Consistent Depth of Moving Objects in Video
This addresses the underconstrained problem of depth estimation in dynamic scenes for applications like video editing, though it is incremental as it builds on existing depth-prediction methods with a new test-time training framework.
The paper tackles the problem of estimating geometrically and temporally consistent depth for dynamic scenes with moving objects from a single moving-camera video, achieving accurate and coherent results on challenging videos.

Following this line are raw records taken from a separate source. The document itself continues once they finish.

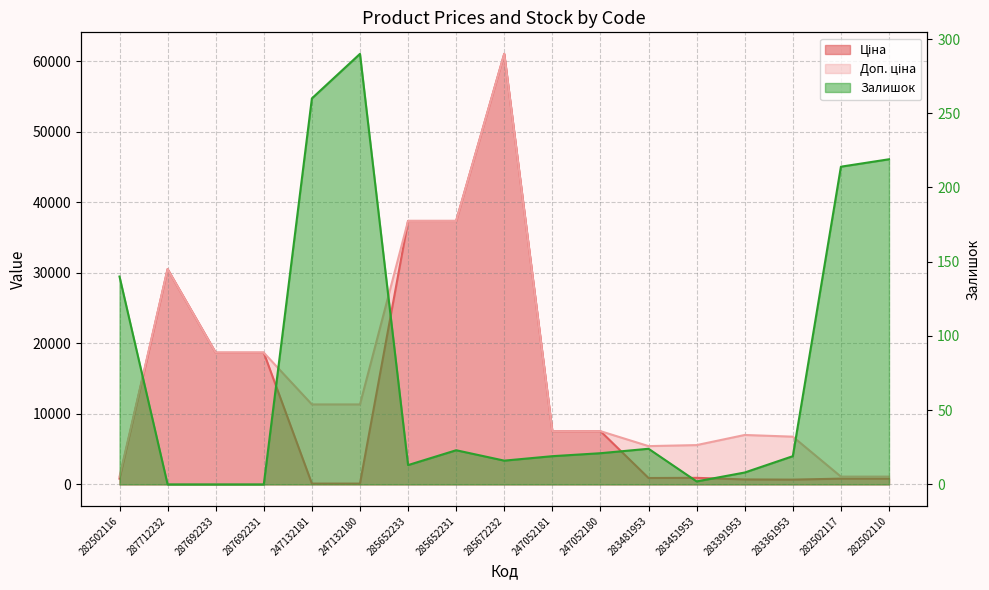

Does the chart have visible grid lines?

Yes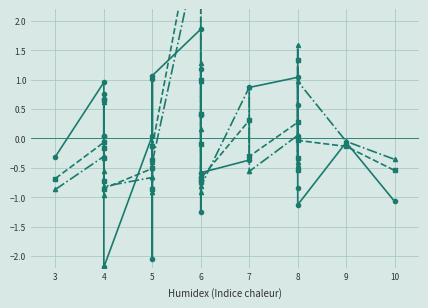

True or false: count_n and P_per_u intersect in this chart.

True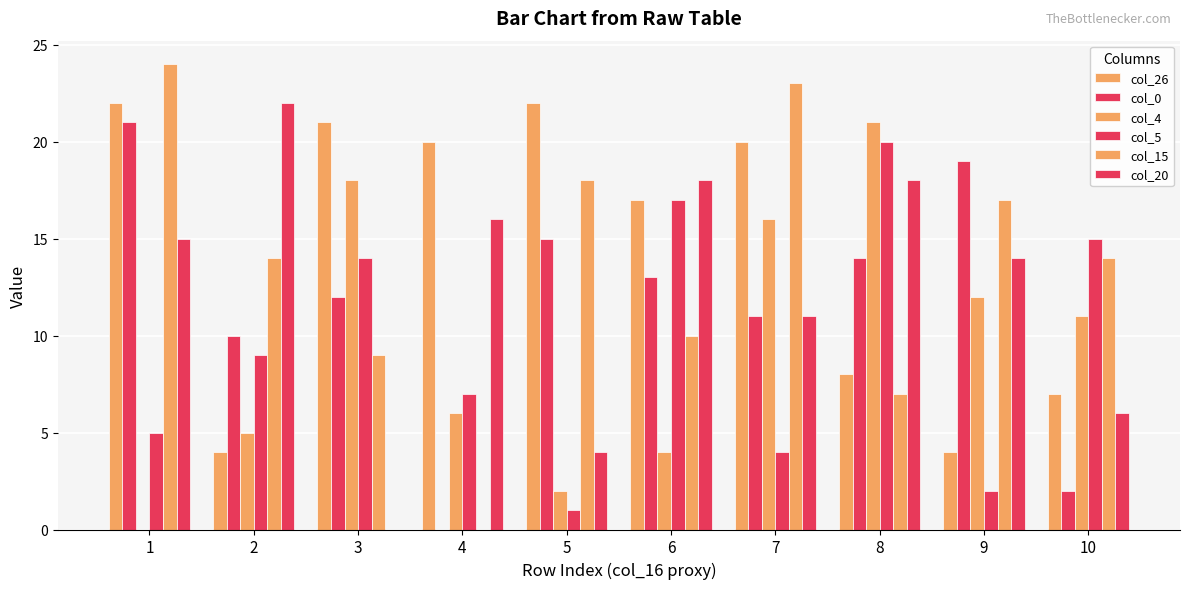

How many categories are shown in the chart?

10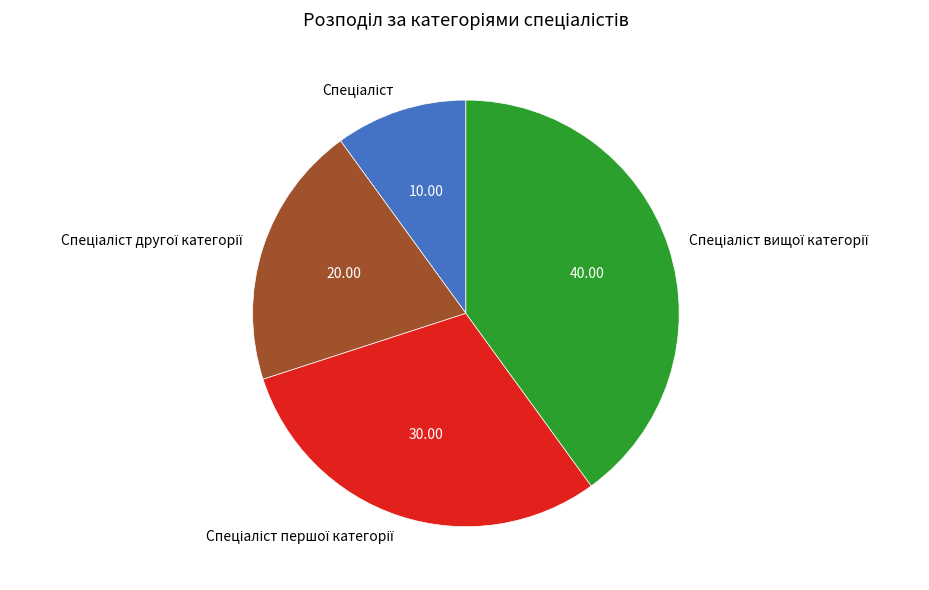

Is there any slice that represents more than half of the pie?

No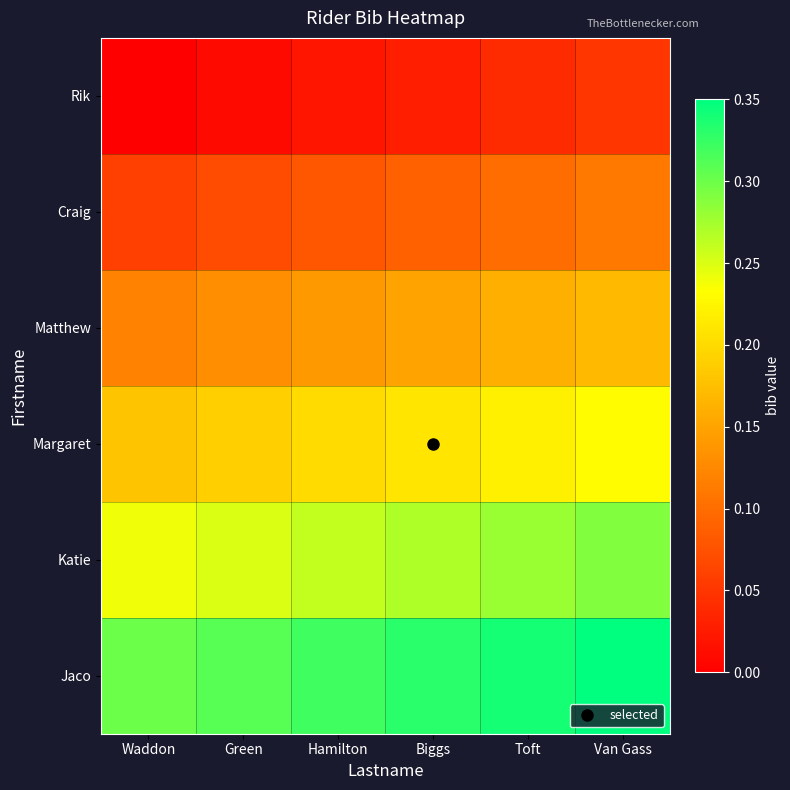

Which series has the largest total across all categories?

Jaco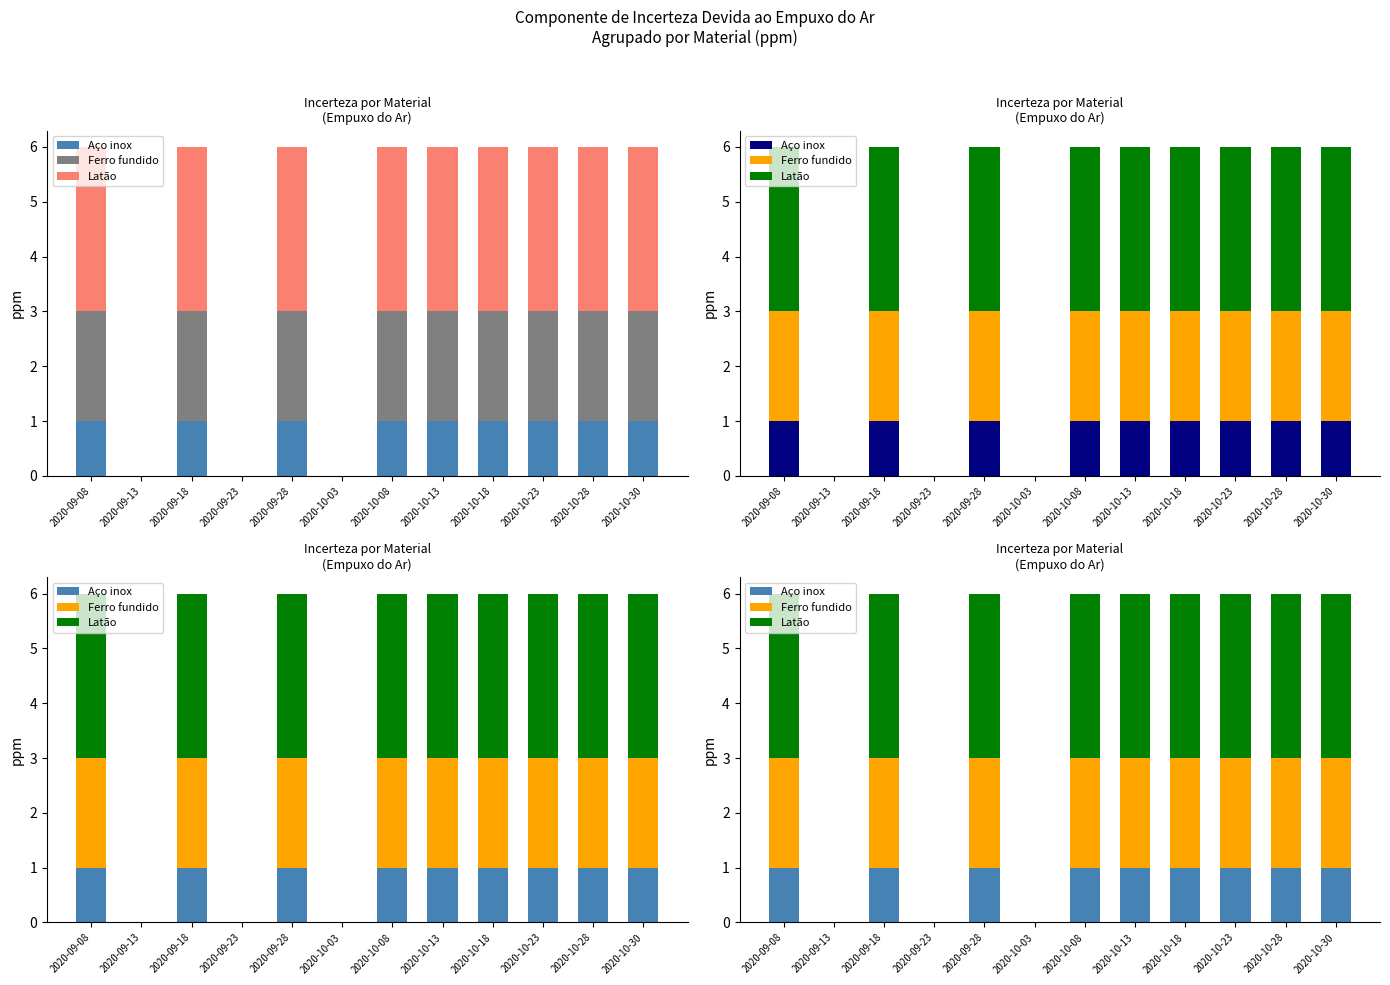

What is the difference between the maximum and second lowest values in the Latão series?

3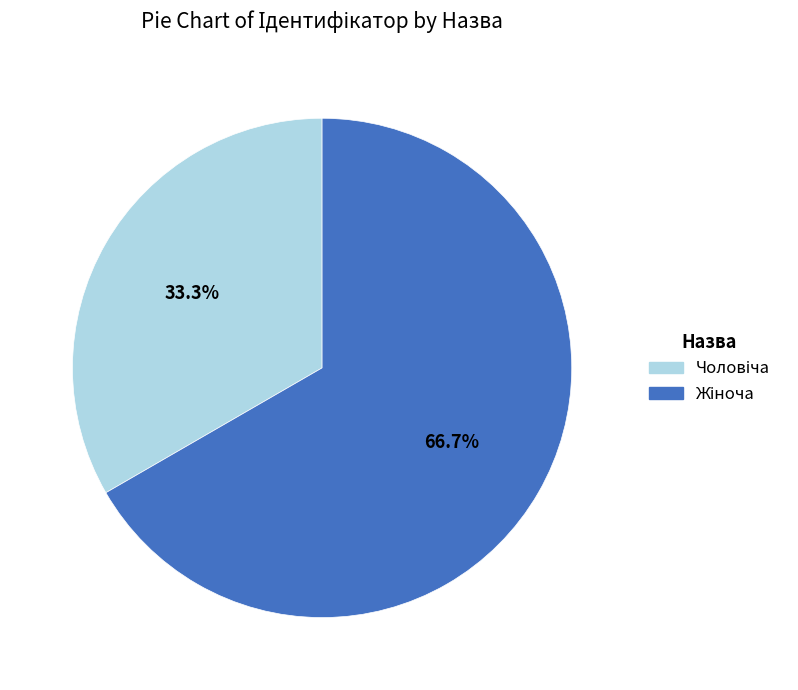

Is there a majority slice in this chart?

Yes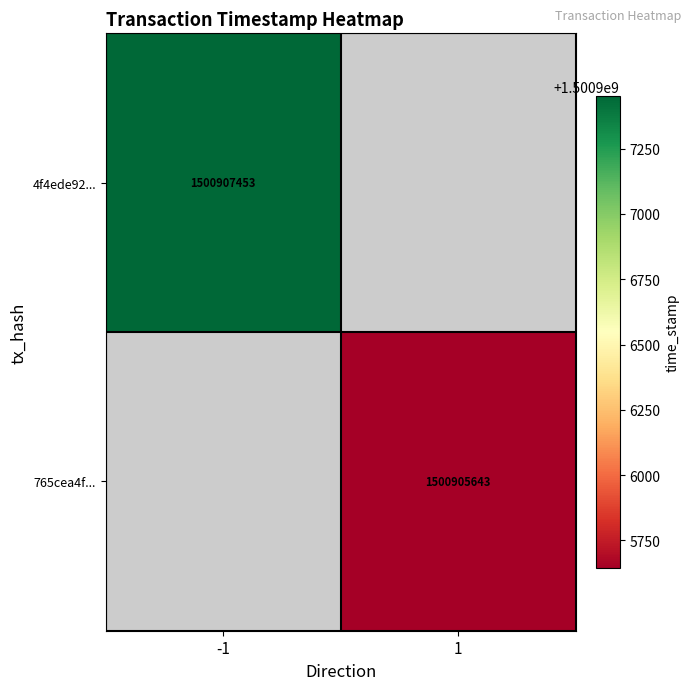

The 765cea4f... series shows 1500905643 at 1. True or false?

True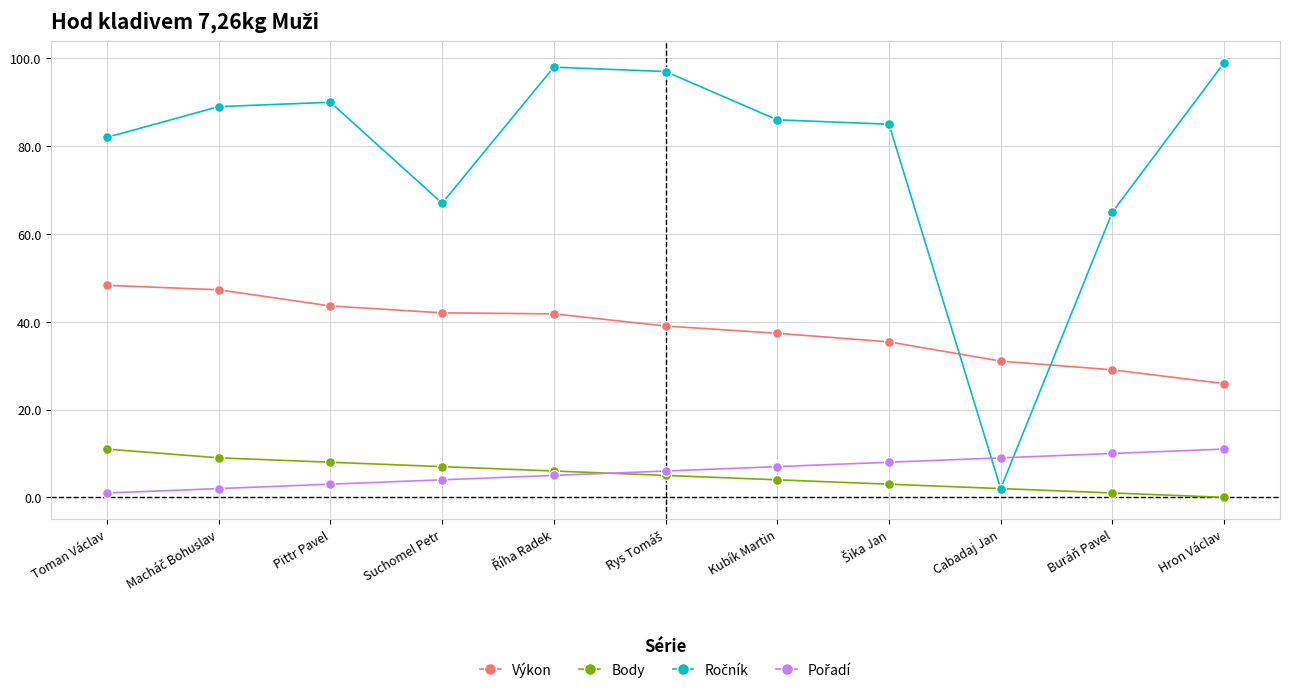

What is the total value across all series at Hron Václav?

135.9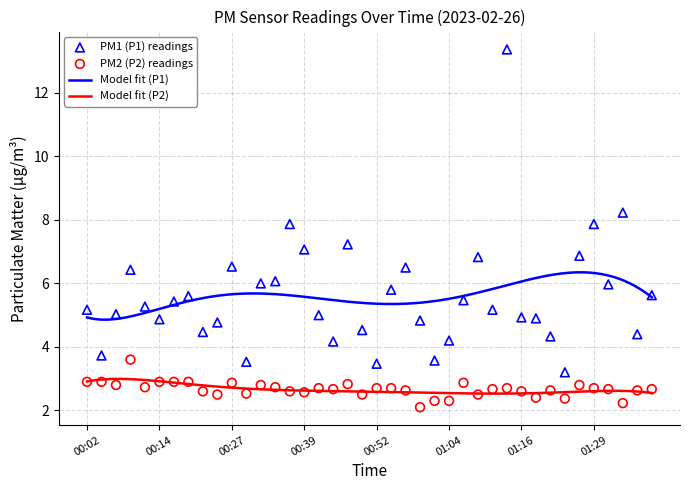

Which series has the largest total across all categories?

P1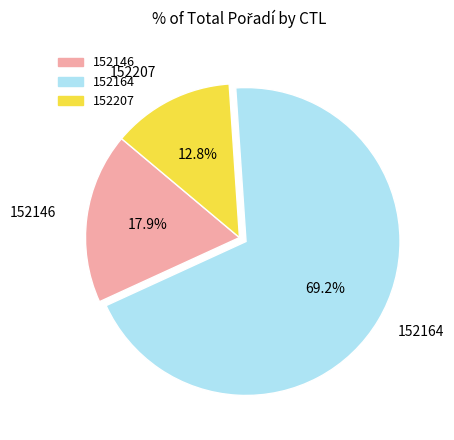

Between 152207 and 152146, which is larger?

152146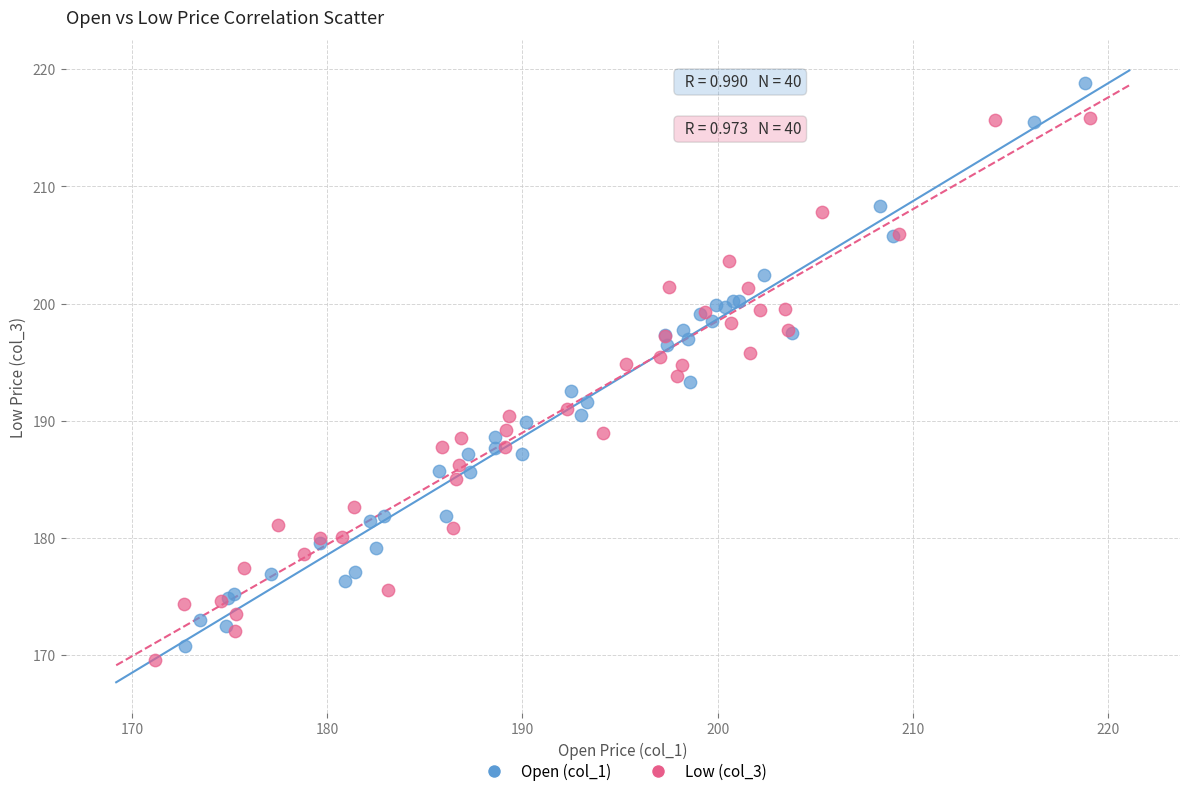

Which series has the widest spread of Y values?

Open (col_1)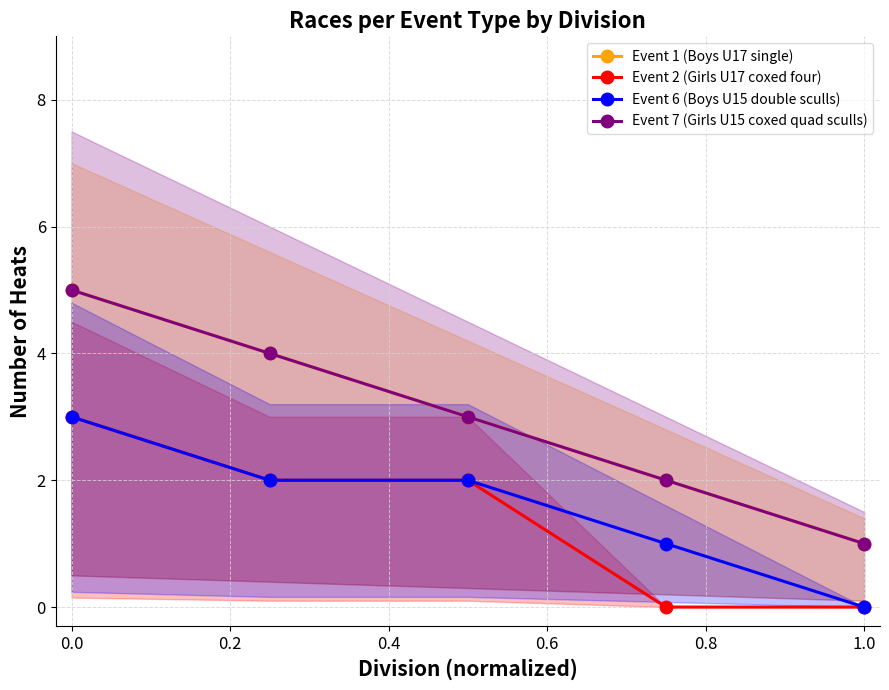

Does the chart have visible grid lines?

Yes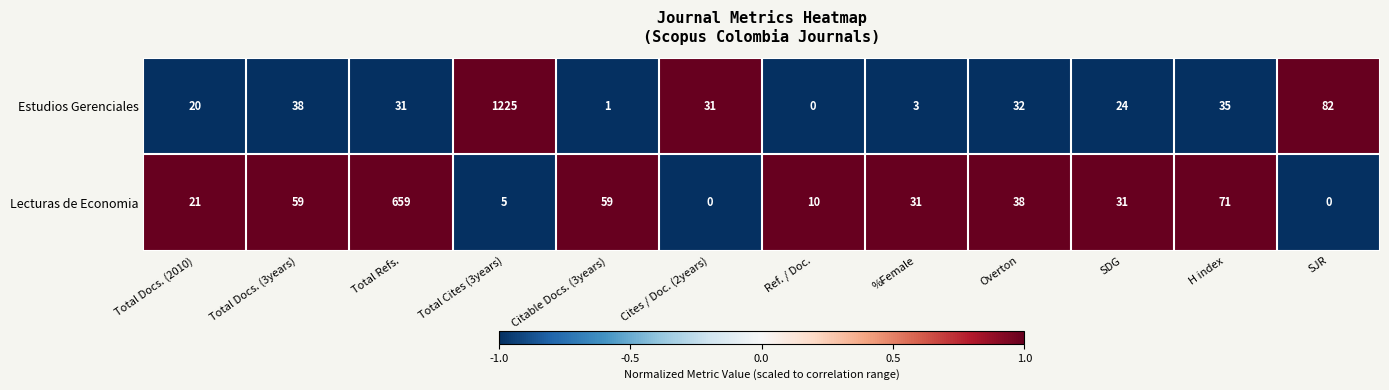

At which label is Lecturas de Economia closest to 329?

H index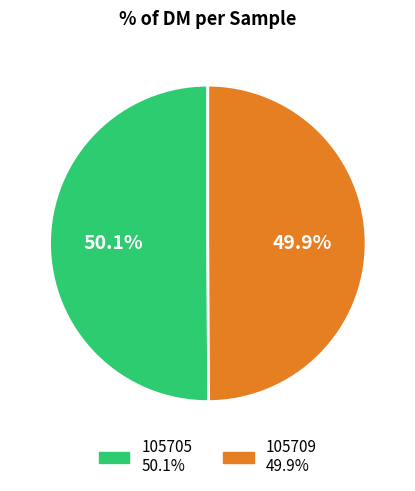

Combined, what portion of the pie is 105705 and 105709?

100.0%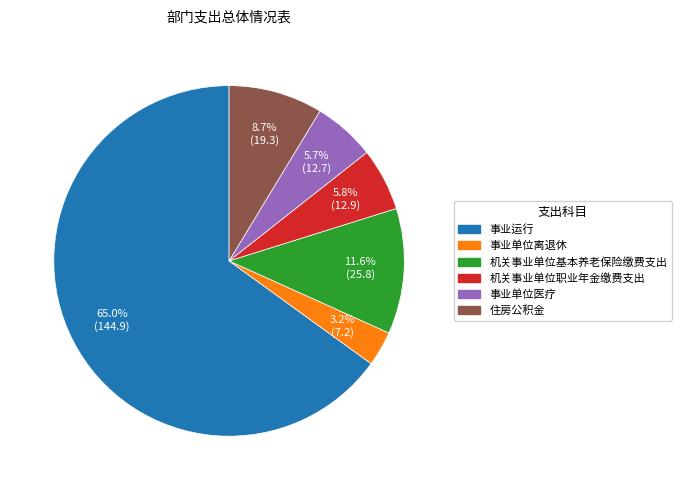

What percentage is the 住房公积金 slice, to the nearest percent?

9%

We present a method to estimate depth of a dynamic scene, containing arbitrary moving objects, from an ordinary video captured with a moving camera. We seek a geometrically and temporally consistent solution to this underconstrained problem: the depth predictions of corresponding points across frames should induce plausible, smooth motion in 3D. We formulate this objective in a new test-time training framework where a depth-prediction CNN is trained in tandem with an auxiliary scene-flow prediction MLP over the entire input video. By recursively unrolling the scene-flow prediction MLP over varying time steps, we compute both short-range scene flow to impose local smooth motion priors directly in 3D, and long-range scene flow to impose multi-view consistency constraints with wide baselines. We demonstrate accurate and temporally coherent results on a variety of challenging videos containing diverse moving objects (pets, people, cars), as well as camera motion. Our depth maps give rise to a number of depth-and-motion aware video editing effects such as object and lighting insertion.